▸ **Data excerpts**

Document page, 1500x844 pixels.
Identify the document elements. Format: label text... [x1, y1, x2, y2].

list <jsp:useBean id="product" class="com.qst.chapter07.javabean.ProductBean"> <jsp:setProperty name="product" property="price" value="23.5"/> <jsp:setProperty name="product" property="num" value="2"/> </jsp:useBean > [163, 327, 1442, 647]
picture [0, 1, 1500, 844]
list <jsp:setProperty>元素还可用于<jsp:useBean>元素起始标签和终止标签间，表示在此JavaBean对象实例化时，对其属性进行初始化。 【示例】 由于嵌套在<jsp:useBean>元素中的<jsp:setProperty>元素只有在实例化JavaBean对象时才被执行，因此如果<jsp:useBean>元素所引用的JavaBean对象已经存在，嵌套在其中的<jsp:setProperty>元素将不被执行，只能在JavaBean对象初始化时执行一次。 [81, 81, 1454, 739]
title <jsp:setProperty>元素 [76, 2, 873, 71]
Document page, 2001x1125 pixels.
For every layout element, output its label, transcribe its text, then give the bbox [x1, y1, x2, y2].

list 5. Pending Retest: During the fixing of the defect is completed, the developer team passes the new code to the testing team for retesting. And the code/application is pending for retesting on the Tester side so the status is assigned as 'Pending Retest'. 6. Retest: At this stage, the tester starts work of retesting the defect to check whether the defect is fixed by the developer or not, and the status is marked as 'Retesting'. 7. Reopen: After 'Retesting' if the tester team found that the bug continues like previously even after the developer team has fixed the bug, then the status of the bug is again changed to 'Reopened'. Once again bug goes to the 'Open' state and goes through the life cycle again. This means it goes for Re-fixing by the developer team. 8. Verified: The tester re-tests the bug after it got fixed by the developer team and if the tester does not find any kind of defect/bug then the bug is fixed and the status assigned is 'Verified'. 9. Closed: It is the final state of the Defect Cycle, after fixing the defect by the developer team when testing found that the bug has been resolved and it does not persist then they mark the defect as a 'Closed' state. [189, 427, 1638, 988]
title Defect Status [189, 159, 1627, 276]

▸ **EXERCISE OBJECTIVE**
Each entry above needs to be output exactly as written.

▸ **RESPONSE**
Document page, 1500x844 pixels.
Identify the document elements. Format: label text... [x1, y1, x2, y2].

list <jsp:useBean id="product" class="com.qst.chapter07.javabean.ProductBean"> <jsp:setProperty name="product" property="price" value="23.5"/> <jsp:setProperty name="product" property="num" value="2"/> </jsp:useBean > [163, 327, 1442, 647]
picture [0, 1, 1500, 844]
list <jsp:setProperty>元素还可用于<jsp:useBean>元素起始标签和终止标签间，表示在此JavaBean对象实例化时，对其属性进行初始化。 【示例】 由于嵌套在<jsp:useBean>元素中的<jsp:setProperty>元素只有在实例化JavaBean对象时才被执行，因此如果<jsp:useBean>元素所引用的JavaBean对象已经存在，嵌套在其中的<jsp:setProperty>元素将不被执行，只能在JavaBean对象初始化时执行一次。 [81, 81, 1454, 739]
title <jsp:setProperty>元素 [76, 2, 873, 71]
Document page, 2001x1125 pixels.
For every layout element, output its label, transcribe its text, then give the bbox [x1, y1, x2, y2].

list 5. Pending Retest: During the fixing of the defect is completed, the developer team passes the new code to the testing team for retesting. And the code/application is pending for retesting on the Tester side so the status is assigned as 'Pending Retest'. 6. Retest: At this stage, the tester starts work of retesting the defect to check whether the defect is fixed by the developer or not, and the status is marked as 'Retesting'. 7. Reopen: After 'Retesting' if the tester team found that the bug continues like previously even after the developer team has fixed the bug, then the status of the bug is again changed to 'Reopened'. Once again bug goes to the 'Open' state and goes through the life cycle again. This means it goes for Re-fixing by the developer team. 8. Verified: The tester re-tests the bug after it got fixed by the developer team and if the tester does not find any kind of defect/bug then the bug is fixed and the status assigned is 'Verified'. 9. Closed: It is the final state of the Defect Cycle, after fixing the defect by the developer team when testing found that the bug has been resolved and it does not persist then they mark the defect as a 'Closed' state. [189, 427, 1638, 988]
title Defect Status [189, 159, 1627, 276]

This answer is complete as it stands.